* **Exercise details**
Retype the entries below word for word, leaving out every picture.

Rendered images with source text
=-=-=-=-=
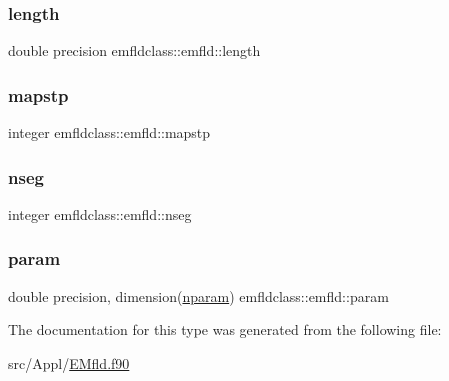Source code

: \subsubsection{\texorpdfstring{length}{length}}
{\footnotesize\ttfamily double precision emfldclass\+::emfld\+::length}

\mbox{\label{structemfldclass_1_1emfld_ac18dfbe320fc1dc13393780eb0ae2613}} 
\subsubsection{\texorpdfstring{mapstp}{mapstp}}
{\footnotesize\ttfamily integer emfldclass\+::emfld\+::mapstp}

\mbox{\label{structemfldclass_1_1emfld_a35f0c51ff70d545cef92bbbfa9546006}} 
\subsubsection{\texorpdfstring{nseg}{nseg}}
{\footnotesize\ttfamily integer emfldclass\+::emfld\+::nseg}

\mbox{\label{structemfldclass_1_1emfld_ac4480d690e4e4d88d88ba939af8213cd}} 
\subsubsection{\texorpdfstring{param}{param}}
{\footnotesize\ttfamily double precision, dimension(\mbox{\hyperlink{namespaceemfldclass_ad6fed90f4153b92a9a9ff35a6ef146c3}{nparam}}) emfldclass\+::emfld\+::param}



The documentation for this type was generated from the following file\+:\begin{DoxyCompactItemize}
\item 
src/\+Appl/\mbox{\hyperlink{_e_mfld_8f90}{E\+Mfld.\+f90}}\end{DoxyCompactItemize}
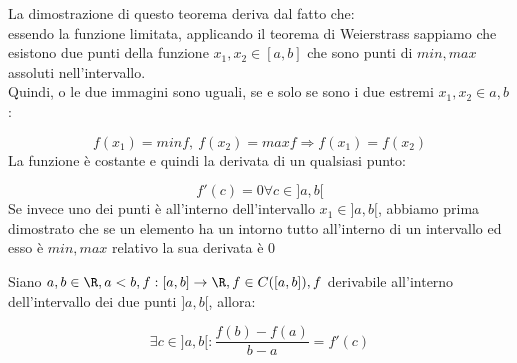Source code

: \documentclass[../analisi.tex]{subfiles}
\begin{document}
\begin{dimo}
	La dimostrazione di questo teorema deriva dal fatto che:\\
	essendo la funzione limitata, applicando il teorema di Weierstrass
	sappiamo che esistono due punti della funzione $ x_1, x_2 \in [ a,b ] $
	che sono punti di $ min, max $ assoluti nell'intervallo.\\
	Quindi, o le due immagini sono uguali, se e solo se
	sono i due estremi $ x_1, x_2 \in { a,b } $:

	\begin{equation}
		f ( x_1 ) = min f,\ f ( x_2 ) = max f \Longrightarrow
		f ( x_1 ) = f ( x_2 ) 
	\end{equation}
	La funzione è costante e quindi la derivata di un qualsiasi punto:

	\begin{equation}
		f'(c) = 0 \forall c \in ]a,b[
	\end{equation}
	Se invece uno dei punti è all'interno dell'intervallo
	$ x_1 \in ]a,b[ $, abbiamo prima dimostrato che se un elemento 
	ha un intorno tutto all'interno di un intervallo ed esso
	è $ min,max $ relativo la sua derivata è 0

\end{dimo}

\begin{defn}
Siano $ a,b \in \R, a < b, f: [ a,b ]  \to \R, f \in C ( [ a,b ]  ), f  $ derivabile
all'interno dell'intervallo dei due punti $ ]a,b[ $, allora:

\begin{equation}
	\exists c \in ]a,b[ : \frac{f ( b ) - f ( a ) }{b-a} = f' ( c )  
\end{equation}

\end{defn}
\end{document}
=-=-=-=-=
* **Written answer**
Source code

: \subsubsection{\texorpdfstring{length}{length}}
{\footnotesize\ttfamily double precision emfldclass\+::emfld\+::length}

\mbox{\label{structemfldclass_1_1emfld_ac18dfbe320fc1dc13393780eb0ae2613}} 
\subsubsection{\texorpdfstring{mapstp}{mapstp}}
{\footnotesize\ttfamily integer emfldclass\+::emfld\+::mapstp}

\mbox{\label{structemfldclass_1_1emfld_a35f0c51ff70d545cef92bbbfa9546006}} 
\subsubsection{\texorpdfstring{nseg}{nseg}}
{\footnotesize\ttfamily integer emfldclass\+::emfld\+::nseg}

\mbox{\label{structemfldclass_1_1emfld_ac4480d690e4e4d88d88ba939af8213cd}} 
\subsubsection{\texorpdfstring{param}{param}}
{\footnotesize\ttfamily double precision, dimension(\mbox{\hyperlink{namespaceemfldclass_ad6fed90f4153b92a9a9ff35a6ef146c3}{nparam}}) emfldclass\+::emfld\+::param}



The documentation for this type was generated from the following file\+:\begin{DoxyCompactItemize}
\item 
src/\+Appl/\mbox{\hyperlink{_e_mfld_8f90}{E\+Mfld.\+f90}}\end{DoxyCompactItemize}
Source code

: \documentclass[../analisi.tex]{subfiles}
\begin{document}
\begin{dimo}
	La dimostrazione di questo teorema deriva dal fatto che:\\
	essendo la funzione limitata, applicando il teorema di Weierstrass
	sappiamo che esistono due punti della funzione $ x_1, x_2 \in [ a,b ] $
	che sono punti di $ min, max $ assoluti nell'intervallo.\\
	Quindi, o le due immagini sono uguali, se e solo se
	sono i due estremi $ x_1, x_2 \in { a,b } $:

	\begin{equation}
		f ( x_1 ) = min f,\ f ( x_2 ) = max f \Longrightarrow
		f ( x_1 ) = f ( x_2 ) 
	\end{equation}
	La funzione è costante e quindi la derivata di un qualsiasi punto:

	\begin{equation}
		f'(c) = 0 \forall c \in ]a,b[
	\end{equation}
	Se invece uno dei punti è all'interno dell'intervallo
	$ x_1 \in ]a,b[ $, abbiamo prima dimostrato che se un elemento 
	ha un intorno tutto all'interno di un intervallo ed esso
	è $ min,max $ relativo la sua derivata è 0

\end{dimo}

\begin{defn}
Siano $ a,b \in \R, a < b, f: [ a,b ]  \to \R, f \in C ( [ a,b ]  ), f  $ derivabile
all'interno dell'intervallo dei due punti $ ]a,b[ $, allora:

\begin{equation}
	\exists c \in ]a,b[ : \frac{f ( b ) - f ( a ) }{b-a} = f' ( c )  
\end{equation}

\end{defn}
\end{document}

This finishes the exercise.